In this lesson we developed LTI models for mechanical translational systems using Newton’s law and idealized element relations for masses, springs, and dampers. We derived single- and multi-DOF equations of motion, expressed them in compact matrix form \( \mathbf{M}\ddot{\mathbf{y}} + \mathbf{B}\dot{\mathbf{y}} + \mathbf{K}\mathbf{y} = \mathbf{f} \), and constructed equivalent stiffness and damping for series and parallel combinations. By applying the Laplace transform, we obtained algebraic input–output relations that preview the notion of transfer functions.

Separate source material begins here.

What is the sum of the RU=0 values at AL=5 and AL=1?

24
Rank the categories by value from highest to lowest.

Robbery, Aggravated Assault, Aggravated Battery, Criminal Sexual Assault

Finally, we implemented these models in Python, C++, Java, MATLAB/Simulink, and Wolfram Mathematica, connecting mechanical modeling with the computational tools used in modern robotics and control.

14. References

  1. Den Hartog, J. P. (Mechanical Vibrations). McGraw–Hill, various editions.
  2. Meirovitch, L. (Elements of Vibration Analysis). McGraw–Hill.
  3. Meirovitch, L. (1967). Analytical methods in vibrations. International Journal of Solids and Structures.
  4. Thomson, W. T., & Dahleh, M. D. (Theory of Vibration with Applications). Prentice Hall.
  5. Kailath, T. (1980). Linear Systems. Prentice Hall. (Foundational text for linear system theory including mechanical models.)
  6. Craig, R. R. (1981). Structural Dynamics: An Introduction to Computer Methods. Wiley. (Matrix formulations for multi-DOF mechanical systems.)
  7. Hsu, C. S. (1974). A theory of linear structural and mechanical systems. Journal of Applied Mechanics.
  8. Inman, D. J. (2001). Engineering Vibration. Prentice Hall.